Progenitor delay-time distribution of short gamma-ray bursts: Constraints from observations

Context. The progenitors of short gamma-ray bursts (SGRBs) have not yet been well identified. The most popular model is the merger of compact object binaries (NS-NS/NS-BH). However, other progenitor models cannot be ruled out. The delay-time distribution of SGRB progenitors, which is an important property to constrain progenitor models, is still poorly understood. Aims. We aim to better constrain the luminosity function of SGRBs and the delay-time distribution of their progenitors with newly discovered SGRBs. Methods. We present a low-contamination sample of 16 Swift SGRBs that is better defined by a duration shorter than 0.8 s.
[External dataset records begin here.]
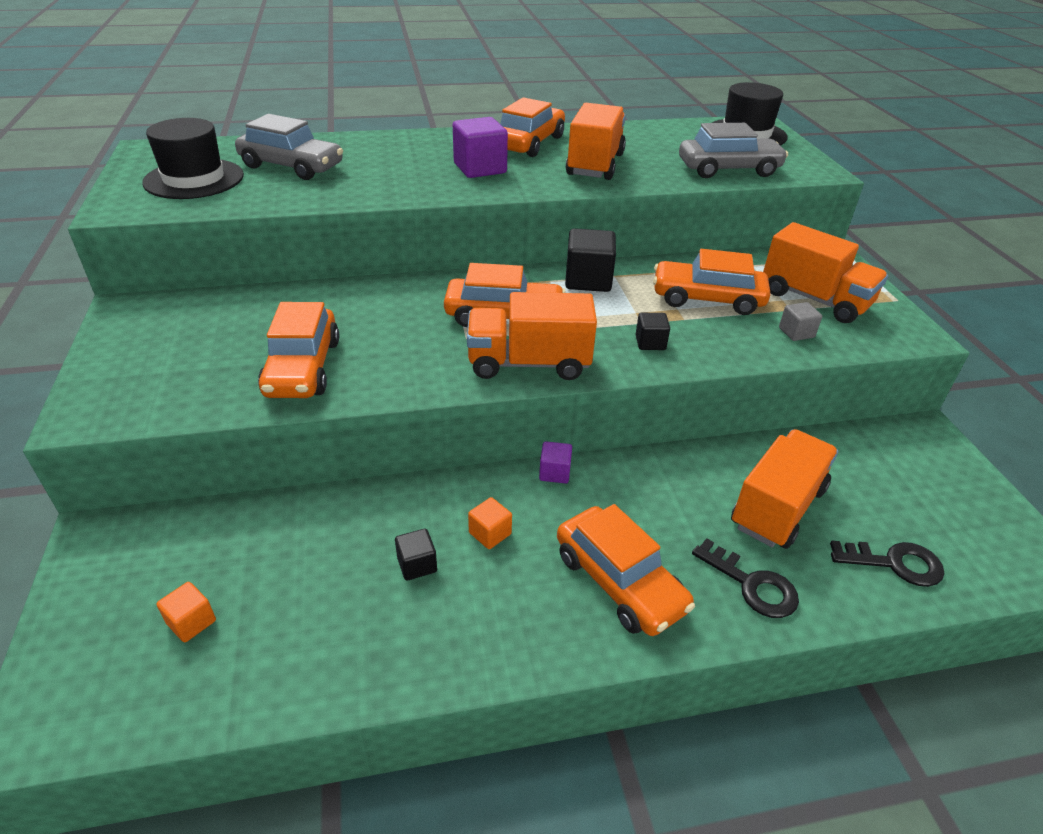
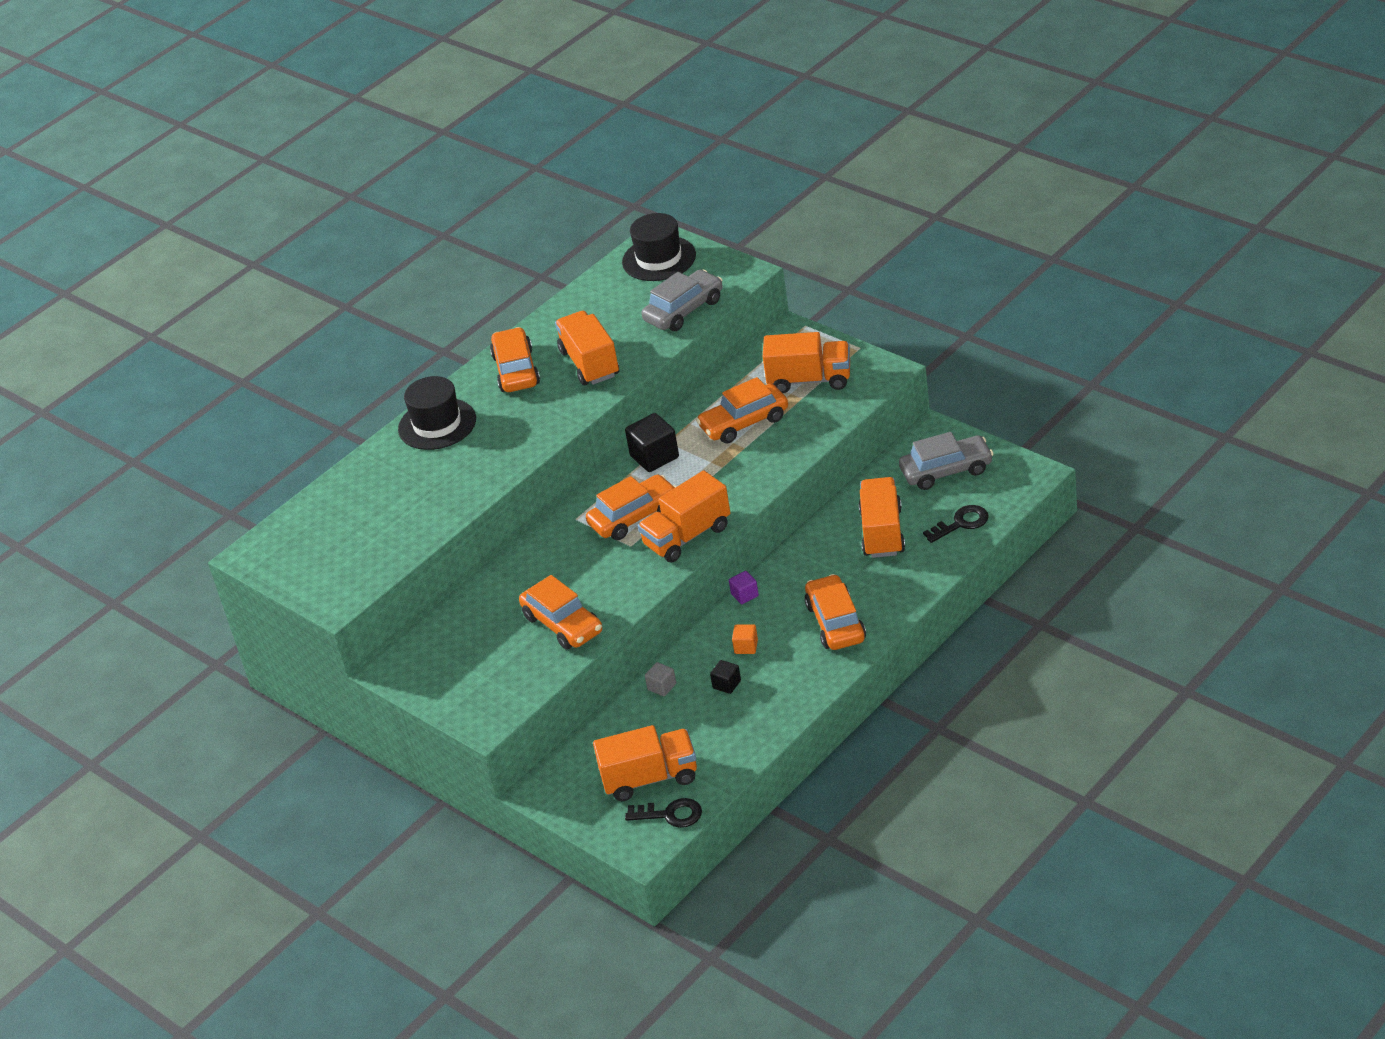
camera: 30 degrees left, 0 degrees up
black hat [142,118,244,199] -> black hat moved to [398,376,476,450]
orange cube [157,582,216,642] -> orange truck [593,725,697,801]
grey car [235,114,343,180] -> grey car moved to [899,432,993,490]
purple cube [453,117,508,178] -> none
orange car [557,504,695,636] -> orange car turned 120 degrees counterclockwise [805,574,866,650]
black cube [636,313,670,350] -> none
black key [692,538,799,618] -> black key moved to [625,798,702,828]
grey cube [779,302,822,341] -> grey cube moved to [645,662,676,696]

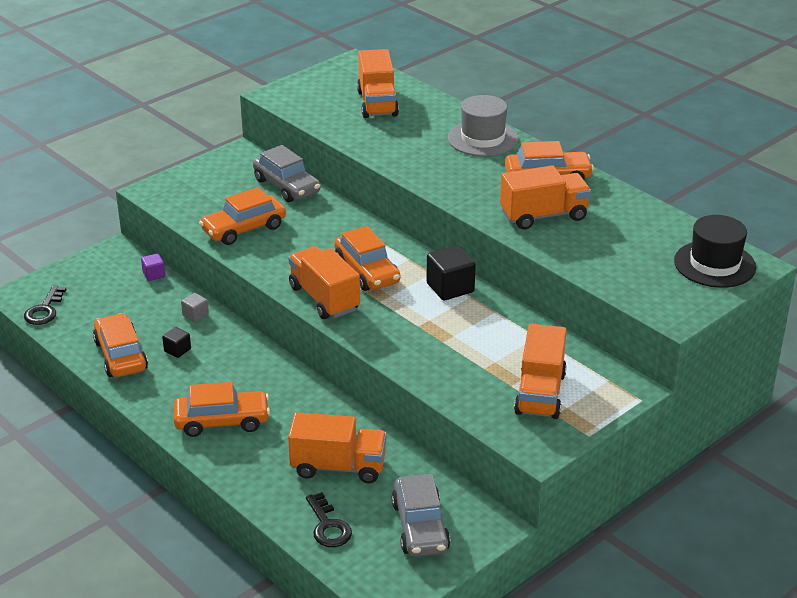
camera: 90 degrees right, 5 degrees down
black hat [398,376,476,450] -> grey hat [447,95,519,157]
orange truck [593,725,697,801] -> orange truck moved to [357,49,399,118]
grey car [641,270,722,331] -> grey car moved to [253,145,320,202]
orange car [696,377,788,444] -> orange car moved to [93,313,148,377]
purple cube [729,571,759,604] -> purple cube moved to [141,253,165,281]
orange cube [732,624,758,654] -> none

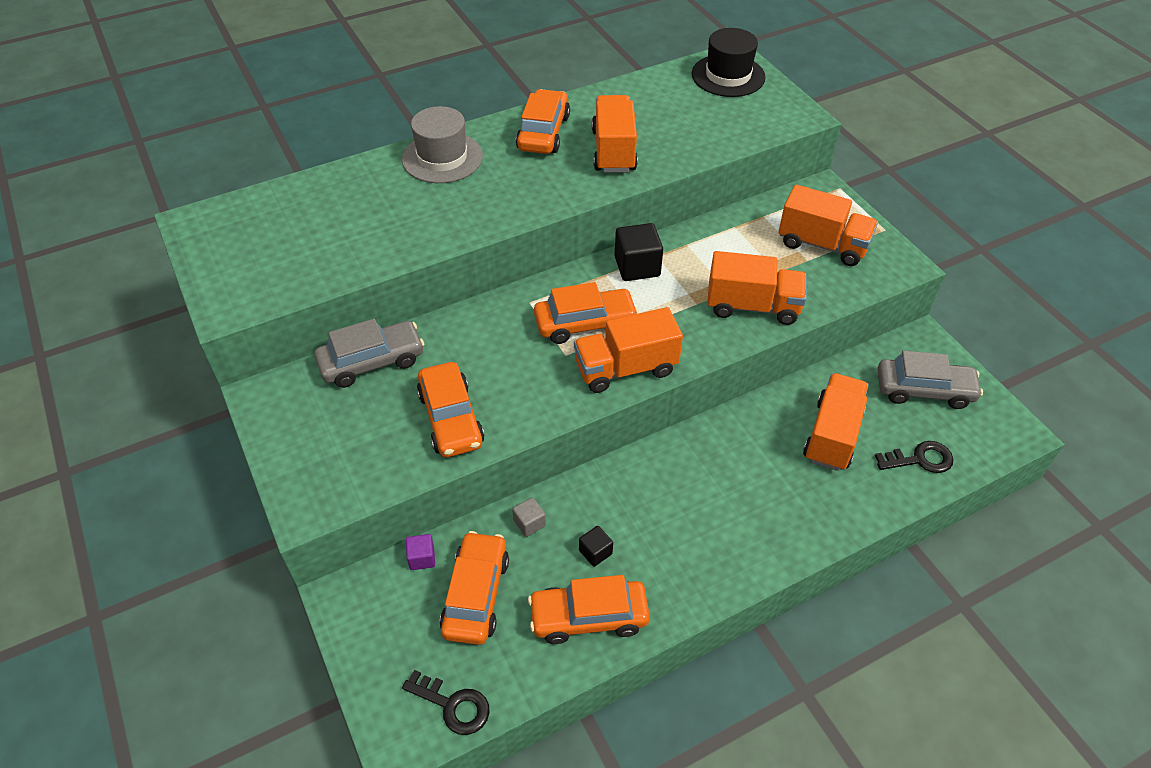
camera: 75 degrees left, 15 degrees up
orange car [174,382,270,437] -> orange car moved to [440,531,509,645]
orange truck [357,49,399,118] -> orange truck moved to [707,251,807,325]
By using this robust sample and by combining a self-consistent star formation model with various models for the distribution of time delays, the redshift distribution of SGRBs is calculated and then compared to the observational data. Results. We find that the power-law delay distribution model is disfavored and that only the lognormal delay distribution model with the typical delay tau >= 3 Gyr is consistent with the data. Comparing Swift SGRBs with T90 > 0.8 s to our robust sample (T90 < 0.8 s), we find a significant difference in the time delays between these two samples. Conclusions. Our results show that the progenitors of SGRBs are dominated by relatively long-lived systems (tau >= 3 Gyr), which contrasts the results found for Type Ia supernovae. We therefore conclude that primordial NS-NS systems are not favored as the dominant SGRB progenitors. Alternatively, dynamically formed NS-NS/BH and primordial NS-BH systems with average delays longer than 5 Gyr may contribute a significant fraction to the overall SGRB progenitors.